Sejarah Hujan buatan di dunia dimulai pada tahun 1946 oleh penemunya Vincent Schaefer dan Irving Langmuir, dilanjutkan setahun kemudian 1947 oleh Bernard Vonnegut.Yang sebenarnya dilakukan oleh manusia adalah menciptakan peluang hujan dan “mempercepat” terjadinya hujan. Nama yang digunakan sebagai upaya “membuat hujan” adalah menjadi Teknologi Modifikasi Cuaca (TMC).
Nah, yang dilakukan oleh manusia pada TMC, adalah “mempengaruhi” proses yang terjadi di awan sebagai “dapur” pembuat hujan. Sehingga mempercepat peluang terjadinya hujan. Bahan untuk “mempengaruhi” proses yang terjadi di awan terdiri dari dua jenis yaitu : 1. Bahan untuk “membentuk” es, dikenal dengan glasiogenik, berupa Perak Iodida (AgI).

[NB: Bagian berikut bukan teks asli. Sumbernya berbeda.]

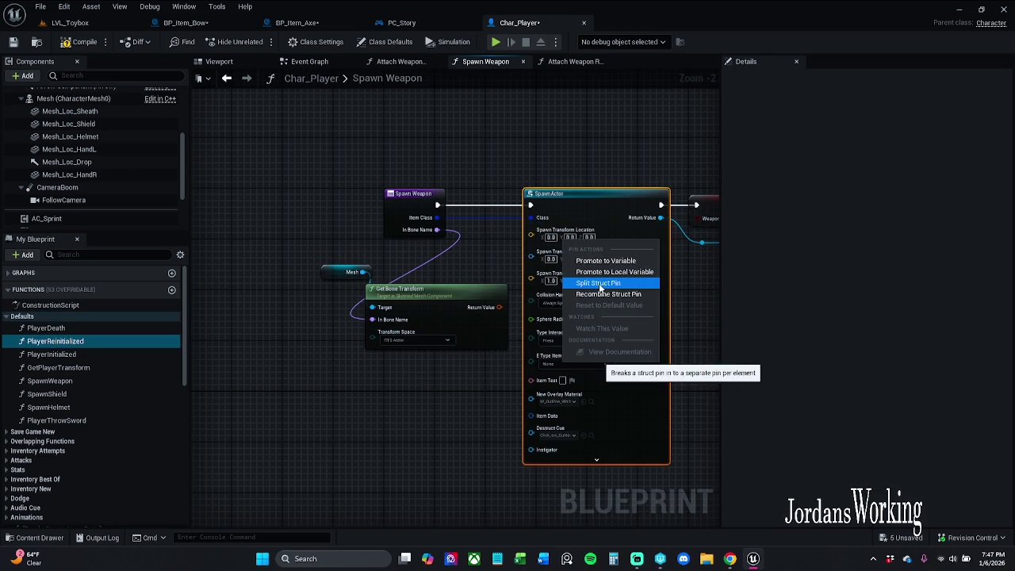
{"action": "left_click", "coordinate": [608, 294]}
{"action": "left_click_drag", "start_coordinate": [497, 312], "coordinate": [530, 229]}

2. Bahan untuk “menggabungkan” butir-butir atmosphere di awan, dikenal dengan higroskopis, berupa garam dapur atau Natrium Chlorida (NaCl), atau CaCl2 dan Urea.
Di Indonesia, upaya “hujan buatan” ini diperlukan untuk :
1. Antisipasi Ketersediaan Air, misal pengisian waduk, danau, untuk keperluan atmosphere bersih, irigasi, pembangkit listrik (PLTA).
2. Antisipasi Kebakaran hutan/lahan, kabut asap
1. Proses Hujan Buatan :
Sifat awan yang menyebabkan hujan oleh manusia digunakan untuk membuat hujan buatan. Dalam mempercepat hujan, orang memberi zat higroskopis sebagai inti kondensasi (perak dioksida, kristal es, es kering atau CO2 padat). Zat-zat tersebut ditaburkan ke udara dengan menggunakan pesawat terbang. Pembuatan hujan buatan disebut sebagai suatu proses pemodifikasian awan dengan menggunakan bahan-bahan kimia, terutama NaCl (garam dapur).